Exercise brief: Output the entries below word for word, stopping once the line containing "marti konteyner hizmetleri a.ş" is done, and omit each picture.

++++ Available records ++++

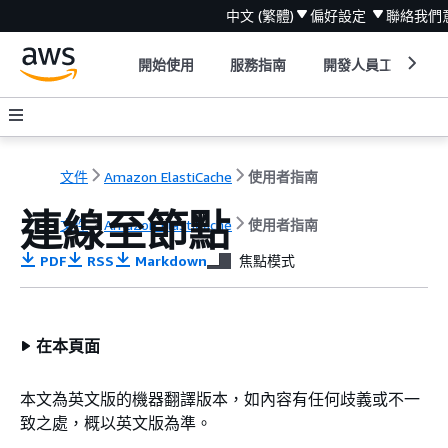
中文 (繁體)
偏好設定
聯絡我們
開始使用
服務指南
開發人員工具
文件
Amazon ElastiCache
使用者指南
連線至節點
文件
Amazon ElastiCache
使用者指南
PDF
RSS
Markdown
焦點模式
在本頁面
本文為英文版的機器翻譯版本，如內容有任何歧義或不一
致之處，概以英文版為準。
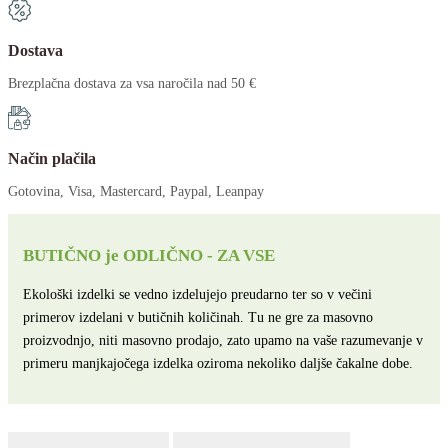
Dostava
Brezplačna dostava za vsa naročila nad 50 €
Način plačila
Gotovina, Visa, Mastercard, Paypal, Leanpay
BUTIČNO je ODLIČNO - ZA VSE
Ekološki izdelki se vedno izdelujejo preudarno ter so v večini
primerov izdelani v butičnih količinah. Tu ne gre za masovno
proizvodnjo, niti masovno prodajo, zato upamo na vaše razumevanje v
primeru manjkajočega izdelka oziroma nekoliko daljše čakalne dobe.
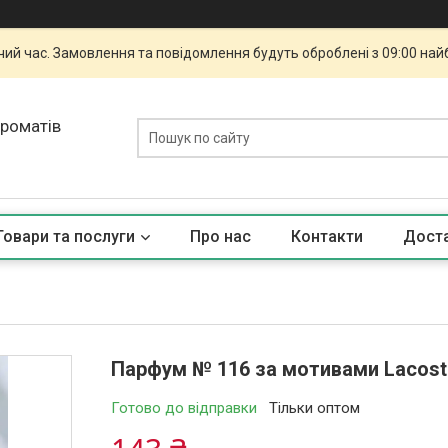
чий час. Замовлення та повідомлення будуть оброблені з 09:00 най
ароматів
Товари та послуги
Про нас
Контакти
Доста
Парфум № 116 за мотивами Lacoste
Готово до відправки
Тільки оптом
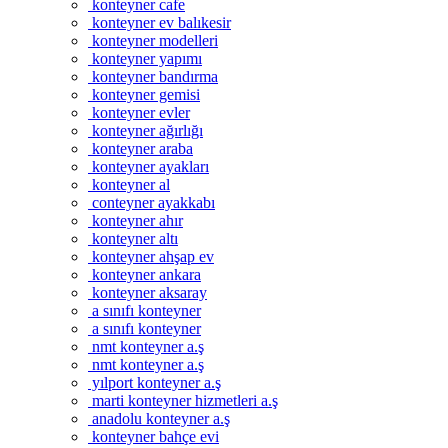
konteyner cafe
konteyner ev balıkesir
konteyner modelleri
konteyner yapımı
konteyner bandırma
konteyner gemisi
konteyner evler
konteyner ağırlığı
konteyner araba
konteyner ayakları
konteyner al
conteyner ayakkabı
konteyner ahır
konteyner altı
konteyner ahşap ev
konteyner ankara
konteyner aksaray
a sınıfı konteyner
a sınıfı konteyner
nmt konteyner a.ş
nmt konteyner a.ş
yılport konteyner a.ş
marti konteyner hizmetleri a.ş
anadolu konteyner a.ş
konteyner bahçe evi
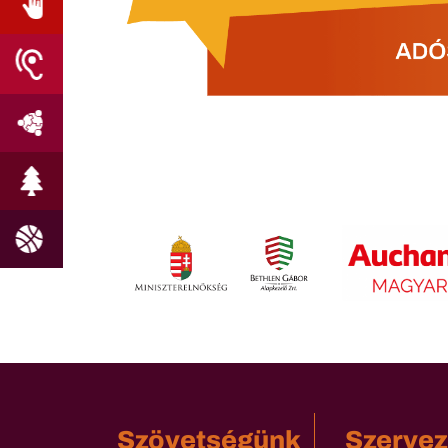
Szövetségünk
Szervez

++++

Answer section:
中文 (繁體)
偏好設定
聯絡我們
開始使用
服務指南
開發人員工具
文件
Amazon ElastiCache
使用者指南
連線至節點
文件
Amazon ElastiCache
使用者指南
PDF
RSS
Markdown
焦點模式
在本頁面
本文為英文版的機器翻譯版本，如內容有任何歧義或不一
致之處，概以英文版為準。
Dostava
Brezplačna dostava za vsa naročila nad 50 €
Način plačila
Gotovina, Visa, Mastercard, Paypal, Leanpay
BUTIČNO je ODLIČNO - ZA VSE
Ekološki izdelki se vedno izdelujejo preudarno ter so v večini
primerov izdelani v butičnih količinah. Tu ne gre za masovno
proizvodnjo, niti masovno prodajo, zato upamo na vaše razumevanje v
primeru manjkajočega izdelka oziroma nekoliko daljše čakalne dobe.
чий час. Замовлення та повідомлення будуть оброблені з 09:00 най
ароматів
Товари та послуги
Про нас
Контакти
Доста
Парфум № 116 за мотивами Lacoste
Готово до відправки
Тільки оптом
konteyner cafe
konteyner ev balıkesir
konteyner modelleri
konteyner yapımı
konteyner bandırma
konteyner gemisi
konteyner evler
konteyner ağırlığı
konteyner araba
konteyner ayakları
konteyner al
conteyner ayakkabı
konteyner ahır
konteyner altı
konteyner ahşap ev
konteyner ankara
konteyner aksaray
a sınıfı konteyner
a sınıfı konteyner
nmt konteyner a.ş
nmt konteyner a.ş
yılport konteyner a.ş
marti konteyner hizmetleri a.ş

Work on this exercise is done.